If defects occur within the statutory warranty period, KÜS Technik GmbH can initially exercise its right to subsequent performance. Subsequent performance is either provided by remedy (rectification) or new creation of the work (redelivery) at KÜS Technik GmbH’s own discretion. Should the subsequent performance fail, the client is entitled to demand a reduction or withdraw from the contract at the client’s discretion.

2.
If defects are only minor, the client is not due any right of withdrawal, however. The same applies insofar as KÜS Technik GmbH is not answerable for the breach of duty underlying a defect.

3.
The client is required to immediately inform KÜS Technik GmbH in writing of every discovery of obvious defects relating to the performance of the assessment activities.

4.
Damage compensation claims arising from warranty liabilities remain unaffected.

§ 10 Liability

1.
Irrespective of the legal grounds, KÜS Technik GmbH is only liable for damages caused by its employees if they caused them by deliberate intent or gross negligence.
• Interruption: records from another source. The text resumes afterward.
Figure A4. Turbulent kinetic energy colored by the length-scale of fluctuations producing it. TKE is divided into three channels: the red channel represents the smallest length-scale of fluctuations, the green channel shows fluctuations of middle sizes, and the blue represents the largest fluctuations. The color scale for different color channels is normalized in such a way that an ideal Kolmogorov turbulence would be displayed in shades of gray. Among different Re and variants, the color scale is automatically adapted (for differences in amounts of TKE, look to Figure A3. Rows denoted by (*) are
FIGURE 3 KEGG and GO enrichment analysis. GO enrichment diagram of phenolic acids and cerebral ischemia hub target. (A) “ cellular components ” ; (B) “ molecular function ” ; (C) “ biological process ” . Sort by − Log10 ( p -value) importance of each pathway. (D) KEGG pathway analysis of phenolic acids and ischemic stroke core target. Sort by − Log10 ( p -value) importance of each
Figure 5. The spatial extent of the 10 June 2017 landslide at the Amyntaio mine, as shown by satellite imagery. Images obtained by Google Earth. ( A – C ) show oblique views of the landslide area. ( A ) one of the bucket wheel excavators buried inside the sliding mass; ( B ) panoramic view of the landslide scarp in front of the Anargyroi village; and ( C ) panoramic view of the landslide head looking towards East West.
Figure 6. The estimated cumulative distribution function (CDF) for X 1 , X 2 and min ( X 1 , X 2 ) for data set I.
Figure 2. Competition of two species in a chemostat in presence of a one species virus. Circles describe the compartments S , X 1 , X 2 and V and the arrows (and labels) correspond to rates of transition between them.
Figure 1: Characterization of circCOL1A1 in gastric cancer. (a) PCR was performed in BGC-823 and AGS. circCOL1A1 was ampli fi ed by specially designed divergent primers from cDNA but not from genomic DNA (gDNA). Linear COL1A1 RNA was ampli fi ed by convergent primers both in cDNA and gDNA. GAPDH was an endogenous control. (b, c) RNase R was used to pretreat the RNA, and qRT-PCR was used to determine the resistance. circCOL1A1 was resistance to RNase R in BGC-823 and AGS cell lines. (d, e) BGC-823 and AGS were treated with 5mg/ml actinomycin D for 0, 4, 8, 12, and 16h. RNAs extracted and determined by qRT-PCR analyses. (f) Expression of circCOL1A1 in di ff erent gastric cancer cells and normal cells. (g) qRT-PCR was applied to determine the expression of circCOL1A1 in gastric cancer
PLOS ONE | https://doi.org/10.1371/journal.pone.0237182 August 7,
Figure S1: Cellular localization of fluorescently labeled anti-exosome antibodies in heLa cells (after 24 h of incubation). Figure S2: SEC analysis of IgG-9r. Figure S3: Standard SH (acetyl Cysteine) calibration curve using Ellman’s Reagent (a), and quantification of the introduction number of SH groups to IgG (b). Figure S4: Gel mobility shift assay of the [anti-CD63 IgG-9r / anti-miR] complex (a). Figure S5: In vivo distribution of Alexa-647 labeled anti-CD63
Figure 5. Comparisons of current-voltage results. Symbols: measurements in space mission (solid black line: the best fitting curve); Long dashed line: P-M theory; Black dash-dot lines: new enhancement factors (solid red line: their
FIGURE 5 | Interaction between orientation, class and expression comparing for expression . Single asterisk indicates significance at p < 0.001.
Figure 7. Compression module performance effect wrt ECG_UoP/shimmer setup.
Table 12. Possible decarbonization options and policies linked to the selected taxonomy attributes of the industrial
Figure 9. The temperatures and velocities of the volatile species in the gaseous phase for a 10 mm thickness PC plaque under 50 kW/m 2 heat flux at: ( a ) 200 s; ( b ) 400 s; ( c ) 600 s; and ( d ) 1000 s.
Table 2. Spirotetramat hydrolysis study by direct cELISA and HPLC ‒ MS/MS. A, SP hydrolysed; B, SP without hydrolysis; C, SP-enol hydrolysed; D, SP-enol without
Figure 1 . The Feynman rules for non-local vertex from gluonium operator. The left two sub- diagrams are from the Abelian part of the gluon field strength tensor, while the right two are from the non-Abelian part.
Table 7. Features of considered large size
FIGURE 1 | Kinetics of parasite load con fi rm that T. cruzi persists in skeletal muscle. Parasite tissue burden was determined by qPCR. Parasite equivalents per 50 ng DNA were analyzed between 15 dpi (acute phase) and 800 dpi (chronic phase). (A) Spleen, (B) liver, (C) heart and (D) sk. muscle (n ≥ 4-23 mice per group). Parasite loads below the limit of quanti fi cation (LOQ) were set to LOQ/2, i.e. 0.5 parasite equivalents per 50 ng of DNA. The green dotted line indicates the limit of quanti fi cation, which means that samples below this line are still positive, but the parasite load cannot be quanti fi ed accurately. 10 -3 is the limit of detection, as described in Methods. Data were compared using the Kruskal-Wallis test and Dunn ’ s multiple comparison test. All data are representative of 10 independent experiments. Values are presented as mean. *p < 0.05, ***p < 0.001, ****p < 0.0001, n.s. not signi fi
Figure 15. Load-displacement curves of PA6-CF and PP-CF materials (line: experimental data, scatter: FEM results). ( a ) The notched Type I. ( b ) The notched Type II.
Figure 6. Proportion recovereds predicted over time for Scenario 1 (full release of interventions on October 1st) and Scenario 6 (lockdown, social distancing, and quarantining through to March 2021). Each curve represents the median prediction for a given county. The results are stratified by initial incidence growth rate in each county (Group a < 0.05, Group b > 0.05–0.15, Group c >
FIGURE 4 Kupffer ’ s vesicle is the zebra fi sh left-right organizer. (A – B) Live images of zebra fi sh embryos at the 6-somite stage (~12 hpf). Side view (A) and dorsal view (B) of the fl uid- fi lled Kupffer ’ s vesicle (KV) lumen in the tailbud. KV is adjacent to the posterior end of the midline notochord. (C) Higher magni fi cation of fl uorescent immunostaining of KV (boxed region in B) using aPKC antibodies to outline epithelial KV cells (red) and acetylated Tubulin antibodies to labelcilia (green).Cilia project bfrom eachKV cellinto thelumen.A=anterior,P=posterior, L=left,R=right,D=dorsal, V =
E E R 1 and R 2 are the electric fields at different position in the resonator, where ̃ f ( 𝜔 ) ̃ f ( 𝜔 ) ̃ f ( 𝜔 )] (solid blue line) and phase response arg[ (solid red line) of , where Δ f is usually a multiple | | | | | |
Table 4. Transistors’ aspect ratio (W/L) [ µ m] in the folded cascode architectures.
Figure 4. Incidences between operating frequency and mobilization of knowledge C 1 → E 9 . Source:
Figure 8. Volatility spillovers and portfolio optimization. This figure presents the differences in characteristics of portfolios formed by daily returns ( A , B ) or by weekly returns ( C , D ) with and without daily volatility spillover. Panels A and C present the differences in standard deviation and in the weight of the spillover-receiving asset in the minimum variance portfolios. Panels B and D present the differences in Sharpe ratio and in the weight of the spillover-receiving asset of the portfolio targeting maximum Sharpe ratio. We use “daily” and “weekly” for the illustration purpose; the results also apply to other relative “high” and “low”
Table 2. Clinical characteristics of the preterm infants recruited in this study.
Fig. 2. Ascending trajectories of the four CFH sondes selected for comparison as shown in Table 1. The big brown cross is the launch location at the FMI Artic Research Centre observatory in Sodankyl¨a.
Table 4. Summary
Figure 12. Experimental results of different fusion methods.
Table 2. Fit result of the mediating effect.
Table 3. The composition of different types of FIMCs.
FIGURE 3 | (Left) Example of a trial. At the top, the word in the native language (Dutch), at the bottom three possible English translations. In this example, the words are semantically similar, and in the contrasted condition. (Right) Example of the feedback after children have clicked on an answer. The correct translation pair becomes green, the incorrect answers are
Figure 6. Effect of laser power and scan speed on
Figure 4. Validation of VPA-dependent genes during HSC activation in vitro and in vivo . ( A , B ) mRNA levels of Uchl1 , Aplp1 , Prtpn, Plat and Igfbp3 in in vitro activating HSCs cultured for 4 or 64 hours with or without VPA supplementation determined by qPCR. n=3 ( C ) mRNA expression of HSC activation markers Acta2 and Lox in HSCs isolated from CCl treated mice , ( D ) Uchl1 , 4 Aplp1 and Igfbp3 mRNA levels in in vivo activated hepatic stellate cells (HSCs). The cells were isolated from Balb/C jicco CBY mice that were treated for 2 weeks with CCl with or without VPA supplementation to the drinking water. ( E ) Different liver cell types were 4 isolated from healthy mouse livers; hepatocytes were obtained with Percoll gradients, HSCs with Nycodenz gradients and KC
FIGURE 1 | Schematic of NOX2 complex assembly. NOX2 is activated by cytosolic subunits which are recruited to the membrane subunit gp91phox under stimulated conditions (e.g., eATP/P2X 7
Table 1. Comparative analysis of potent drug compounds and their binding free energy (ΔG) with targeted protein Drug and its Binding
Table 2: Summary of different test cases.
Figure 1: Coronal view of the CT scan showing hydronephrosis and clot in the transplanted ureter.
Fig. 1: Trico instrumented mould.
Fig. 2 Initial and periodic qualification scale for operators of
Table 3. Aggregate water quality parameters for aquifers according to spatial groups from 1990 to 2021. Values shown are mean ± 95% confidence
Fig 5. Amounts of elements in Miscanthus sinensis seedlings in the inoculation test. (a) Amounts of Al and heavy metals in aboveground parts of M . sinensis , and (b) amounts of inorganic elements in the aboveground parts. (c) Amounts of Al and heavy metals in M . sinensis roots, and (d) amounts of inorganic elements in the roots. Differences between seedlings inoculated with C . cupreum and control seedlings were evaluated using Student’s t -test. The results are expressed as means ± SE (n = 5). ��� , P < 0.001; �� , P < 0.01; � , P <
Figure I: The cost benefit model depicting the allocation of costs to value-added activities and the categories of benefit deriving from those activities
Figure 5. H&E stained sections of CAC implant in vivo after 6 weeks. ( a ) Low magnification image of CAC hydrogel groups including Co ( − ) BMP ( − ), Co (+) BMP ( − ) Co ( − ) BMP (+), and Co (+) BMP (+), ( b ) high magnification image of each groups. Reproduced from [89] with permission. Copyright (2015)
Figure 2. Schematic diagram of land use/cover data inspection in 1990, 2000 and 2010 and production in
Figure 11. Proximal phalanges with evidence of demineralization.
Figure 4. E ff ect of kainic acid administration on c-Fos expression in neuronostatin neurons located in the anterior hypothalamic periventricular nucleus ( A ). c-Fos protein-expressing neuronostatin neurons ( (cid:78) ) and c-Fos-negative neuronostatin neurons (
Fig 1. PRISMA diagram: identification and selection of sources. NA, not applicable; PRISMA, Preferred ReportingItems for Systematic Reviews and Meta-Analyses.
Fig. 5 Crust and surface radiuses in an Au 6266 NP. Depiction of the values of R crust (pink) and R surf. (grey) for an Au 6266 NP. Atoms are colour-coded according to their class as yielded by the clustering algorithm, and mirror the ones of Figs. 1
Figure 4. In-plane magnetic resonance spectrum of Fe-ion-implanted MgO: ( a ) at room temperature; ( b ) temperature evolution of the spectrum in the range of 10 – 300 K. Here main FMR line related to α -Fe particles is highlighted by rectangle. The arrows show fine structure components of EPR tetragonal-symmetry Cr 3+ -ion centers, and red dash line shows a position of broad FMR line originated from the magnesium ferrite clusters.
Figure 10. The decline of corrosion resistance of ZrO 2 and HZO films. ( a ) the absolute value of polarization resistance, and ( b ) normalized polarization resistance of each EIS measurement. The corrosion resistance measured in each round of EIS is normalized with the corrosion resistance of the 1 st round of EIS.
All damage compensation claims over and beyond this are excluded. Excepted from this are damages arising from injury to life, body and health. The client is required to immediately inform KÜS Technik GmbH in writing of any damages KÜS Technik GmbH is liable for or have them assessed by KÜS Technik GmbH.

2.
We do not accept any liability for damages arising from force majeure. To be regarded as force majeure are unforeseeable events that are unpreventable by the customary due care such as power failures, fires, explosions or similar occurring in our organization for no fault of our own.

3.
The client is required to take out the customary insurance policies against direct or indirect damages.

§ 11 Termination

1.
The contract can be terminated in writing by either party at any time for cause.

2.
Should the assignment be ended before the full provision of the services assigned to us – for example by the client terminating, or cancellation by mutual consent – we are entitled to charge a fee for the services provided until that point, with the fee amount for the provided services based on the ratio between the actually provided services and the services not provided. If we have provided 70 % of the assigned services by the time of the assignment being ended, for example, we would be entitled to 70 % of the total agreed fee accordingly.
We are also entitled to claim a fee for the services not provided by the termination date. This fee equals the value of the services not provided in relation to the total price minus incurred expenses, with the saved expenses set to 30 % in general.

3.
Cause is provided for the client if KÜS Technik GmbH repeatedly commits gross breaches of its contractual duties.

4.
Cause is especially provided for KÜS Technik GmbH if the client refuses the necessary cooperation, and if the client attempts to inadmissibly distort the result of an expert opinion or other service provided by KÜS Technik GmbH upon a deterioration of the client’s assets or defaulting on debt.

§ 12 Final provisions

1.
All legal relations with clients are governed by the laws of the Federal Republic of Germany.

2.
The place of fulfilment for all services arising from the contractual relationship is the location of KÜS Technik GmbH.

3.
The exclusive place of jurisdiction for all disputes arising from the contractual relationship is the location of KÜS Technik GmbH insofar as the client is a merchant within the meaning of the German commercial code, a legal entity under public law, or a special fund under public law.

4.
In all other respects, the place of jurisdiction for all claims of KÜS Technik GmbH against the client is the client’s place of residence insofar as the client is not a merchant.

5.
If the client has no place of general jurisdiction in Germany, the exclusive place of jurisdiction is the location of KÜS Technik GmbH.

6.
Should a provision of these terms and conditions be or become ineffective or should they turn out to contain a loophole, the validity of the remaining provisions will not be affected as a consequence. In this case the client and KÜS Technik GmbH will undertake to approximate the intended purpose by agreeing a substitute clause.